* TASK STATEMENT
Only the lines from the start of the entries through the line with "Product names and" are wanted; please output them exactly.

* THE INPUT
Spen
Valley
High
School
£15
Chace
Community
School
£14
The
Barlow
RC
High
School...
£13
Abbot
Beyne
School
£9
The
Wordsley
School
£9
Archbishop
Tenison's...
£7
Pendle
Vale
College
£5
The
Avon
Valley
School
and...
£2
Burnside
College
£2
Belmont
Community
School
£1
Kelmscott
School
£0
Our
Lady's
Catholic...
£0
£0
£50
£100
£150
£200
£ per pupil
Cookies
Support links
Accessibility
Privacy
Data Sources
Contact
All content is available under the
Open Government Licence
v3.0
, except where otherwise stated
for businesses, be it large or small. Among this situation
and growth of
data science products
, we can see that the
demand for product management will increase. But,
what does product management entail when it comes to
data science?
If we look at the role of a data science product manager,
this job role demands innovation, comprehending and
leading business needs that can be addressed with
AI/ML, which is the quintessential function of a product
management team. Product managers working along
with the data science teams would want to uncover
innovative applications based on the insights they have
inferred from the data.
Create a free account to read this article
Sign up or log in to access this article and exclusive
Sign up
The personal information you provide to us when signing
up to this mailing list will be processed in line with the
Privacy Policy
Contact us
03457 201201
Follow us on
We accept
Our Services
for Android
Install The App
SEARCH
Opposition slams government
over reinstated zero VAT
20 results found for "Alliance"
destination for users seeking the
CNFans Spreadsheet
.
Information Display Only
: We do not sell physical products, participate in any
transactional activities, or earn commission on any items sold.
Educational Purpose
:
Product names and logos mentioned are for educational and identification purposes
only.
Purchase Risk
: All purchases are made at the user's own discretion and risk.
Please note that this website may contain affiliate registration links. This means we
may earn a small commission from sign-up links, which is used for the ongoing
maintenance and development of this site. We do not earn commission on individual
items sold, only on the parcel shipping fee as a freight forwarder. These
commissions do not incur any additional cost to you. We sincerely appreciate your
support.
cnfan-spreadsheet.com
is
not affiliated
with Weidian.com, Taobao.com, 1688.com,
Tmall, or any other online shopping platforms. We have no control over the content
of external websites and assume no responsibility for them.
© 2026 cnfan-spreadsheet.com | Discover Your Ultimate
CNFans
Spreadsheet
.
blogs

* OUTPUT FOR THIS EXERCISE
Spen
Valley
High
School
£15
Chace
Community
School
£14
The
Barlow
RC
High
School...
£13
Abbot
Beyne
School
£9
The
Wordsley
School
£9
Archbishop
Tenison's...
£7
Pendle
Vale
College
£5
The
Avon
Valley
School
and...
£2
Burnside
College
£2
Belmont
Community
School
£1
Kelmscott
School
£0
Our
Lady's
Catholic...
£0
£0
£50
£100
£150
£200
£ per pupil
Cookies
Support links
Accessibility
Privacy
Data Sources
Contact
All content is available under the
Open Government Licence
v3.0
, except where otherwise stated
for businesses, be it large or small. Among this situation
and growth of
data science products
, we can see that the
demand for product management will increase. But,
what does product management entail when it comes to
data science?
If we look at the role of a data science product manager,
this job role demands innovation, comprehending and
leading business needs that can be addressed with
AI/ML, which is the quintessential function of a product
management team. Product managers working along
with the data science teams would want to uncover
innovative applications based on the insights they have
inferred from the data.
Create a free account to read this article
Sign up or log in to access this article and exclusive
Sign up
The personal information you provide to us when signing
up to this mailing list will be processed in line with the
Privacy Policy
Contact us
03457 201201
Follow us on
We accept
Our Services
for Android
Install The App
SEARCH
Opposition slams government
over reinstated zero VAT
20 results found for "Alliance"
destination for users seeking the
CNFans Spreadsheet
.
Information Display Only
: We do not sell physical products, participate in any
transactional activities, or earn commission on any items sold.
Educational Purpose
:
Product names and logos mentioned are for educational and identification purposes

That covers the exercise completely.